I've never changed my name. So I've been ignoring the warnings in the media. Presumably after today, they'll halt!
MAY
5, 2025
Some
folks cry at emotional scenes in movies. I don't,
usually. What does bring tears to my eyes? Watching the amazing Alysa Liu skating to the 2025 world championship, with her immigrant father (right) cheering her on. Also, hearing a performance of Sergei Rachmaninoff's Prelude in C-sharp minor, which reminded me of the time when as an eighth-grader I performed a simplified version on the upright piano in the school cafeteria. Also, seeing other successes depicted in documentaries or re-enactments. I learned about Southland Ice Company director Jodie Thompson in an episode of the History Channel series The Food that Built America. In 1927 Dallas, he allowed one of his ice house managers to sell not only blocks of ice (harvested the previous winter) but also a few food products. Now appreciative customers could skip an extra trip to the grocery store. However, some grocers didn't like the competition and stopped buying Southland's ice, which at any rate would become less necessary as mechanical refrigeration was developed. Thompson responded by keeping his stores open for an unprecedented 16 hours a day, from 7:00 in the morning until 11:00 at night. From seven till eleven, get it?
MAY
2, 2025
As a fifth-grader, I usually got my hair cut in my home town of Richwood, Ohio. But one week, for some reason, my mother took me to a barbershop in Raymond, 14 miles away. It would have been Saturday afternoon, October 7, 1957.

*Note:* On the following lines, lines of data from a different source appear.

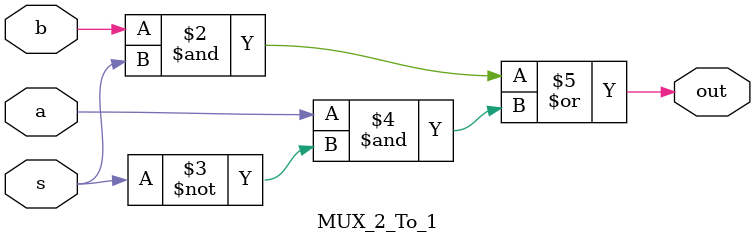
<source format=sv>
`timescale 1ns / 1ps

module MUX_2_To_1
    (input logic a, b, s,
     output logic out);

    always @(a,b,s) begin;
        out <= (b & s) | (a & ~s);
    end;
    
endmodule

</source>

After my haircut, the barber gave me a 3 Musketeers candy bar for being a good boy. I liked the whipped nougat, and I remembered the experience. I don't recall being in Raymond for any other purpose, although there is a Methodist church on Main Street. The next month, I wrote a brief account of an earlier car trip with my mother. This rural part of Ohio has many scattered towns including Richwood, and I tend to confuse two other R villages, Raymond and Radnor. The former is nine miles west of Pharisburg, and the latter is five miles south of Prospect.